EXTRAIT DU TEXTE:
= = =
Boukhara
"Boukhara sent le pain, la poussière et un siècle que je n'arrive pas tout à fait à nommer."
Samarcande s’annonce. Boukhara existe, tout simplement, et existe depuis si longtemps que l’annonce paraît superflue. C’est la ville que Gengis Khan aurait surnommée « la cité du feu » après l’avoir incendiée. Elle s’est reconstruite. Elle a été reconstruite, mise à sac et reconstruite à nouveau assez de fois pour que la résilience cesse d’être une stratégie et devienne une texture.
Je suis arrivé en train depuis Samarcande à midi et j’ai marché de la gare jusqu’à la vieille ville. En dix minutes, j’étais perdu. En vingt, j’avais cessé d’essayer de ne pas l’être.
Le Kalon et le poids de l’ambition
Le minaret Kalon est l’une des rares choses que Gengis Khan aurait épargnées — la légende veut que, lorsqu’il entra à cheval pour détruire la ville, il dut renverser son casque en arrière pour le regarder vers le haut, et que quelque chose dans ce geste l’humilia. L’histoire est peut-être apocryphe. Le minaret, lui, ne l’est pas. Il dresse ses 47 mètres de brique du douzième siècle, chaque bandeau orné d’un motif géométrique différent, l’ensemble s’effilant en une lanterne au sommet. Je me suis tenu en dessous et j’ai ressenti ce que l’on ressent sous quelque chose d’authentiquement haut : petit, brièvement reconnaissant.
La mosquée Kalon, à côté, était animée de la foule du vendredi lors de ma visite. Des hommes y entraient à la file en traversant l’immense cour, leurs voix basses et sans hâte. Je suis resté au bord et j’ai observé sans entrer, ce qui paraissait juste. Le calme avec lequel les gens se déplaçaient dans ces espaces était sa propre forme de leçon.
Les coupoles du bazar et ce qu’on y vend
Les coupoles du bazar couvert — les toki — se dressent aux croisements des anciennes routes commerciales et furent bâties pour garder les marchands au frais l’été et au chaud l’hiver. Elles vendent encore des choses : de la soie, des épices dans des sacs ouverts, des broderies suzani dont Lia aurait voulu davantage si elle avait été avec moi, des miniatures qui ont l’air anciennes et ne le sont pas. L’air sous les coupoles sent le cumin et la lanoline, et faiblement le diesel des scooters qui, on ne sait comment, se faufilent dans les ruelles piétonnes à l’extérieur.
= = =
CONSIGNE A: Résumez le texte sur Boukhara en deux phrases.
CONSIGNE B: Reprenez le récit sur Boukhara à la suite de sa dernière phrase et prolongez-le de quelques phrases.

DONNÉES FOURNIES:
= = =
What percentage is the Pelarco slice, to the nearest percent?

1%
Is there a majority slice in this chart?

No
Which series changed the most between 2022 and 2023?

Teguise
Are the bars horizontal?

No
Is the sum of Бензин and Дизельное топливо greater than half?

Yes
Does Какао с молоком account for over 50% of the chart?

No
= = =
RÉPONSE ATTENDUE A: Le texte présente Boukhara comme une ville si ancienne qu'elle n'a pas besoin de s'annoncer, et qui a été mise à sac et reconstruite tant de fois que la résilience y est devenue une texture. Il décrit ensuite le minaret Kalon, haut de 47 mètres et que Gengis Khan aurait épargné, la mosquée Kalon animée par la foule du vendredi, puis les coupoles du bazar couvert, où l'on vend encore de la soie, des épices, des broderies suzani et des miniatures.

RÉPONSE ATTENDUE B:
Ce que j’ai aimé dans les bazars, c’était leur côté terre à terre. Personne ne jouait au commerce pour les touristes — ou du moins pas entièrement. De vieilles femmes en robes rayées s’y déplaçaient avec des cabas en filet, achetant des oignons. Un homme se disputait au téléphone tout en vendant des calottes brodées. Les tapis empilés à l’extérieur d’une échoppe avaient des étiquettes en som qui étaient réellement négociables, et non théâtralement.
Char Minar et le quartier paisible
À l’écart des grands monuments, vers la bordure est de la vieille ville, se trouve Char Minar : une porte surmontée de quatre petits minarets, un à chaque coin, qui ne sert aucun but évident sinon celui d’être parfaite. Elle se trouve dans un quartier de ruelles en briques de terre qui paraît authentiquement résidentiel — des antennes paraboliques sur les toits, un chat endormi sur un seuil, des poules dans une cour. La porte elle-même est simplement là, debout dans une petite cour, légèrement asymétrique, les carreaux des minarets manquant par plaques, l’ensemble attachant d’une manière qu’aucun des grands monuments n’est.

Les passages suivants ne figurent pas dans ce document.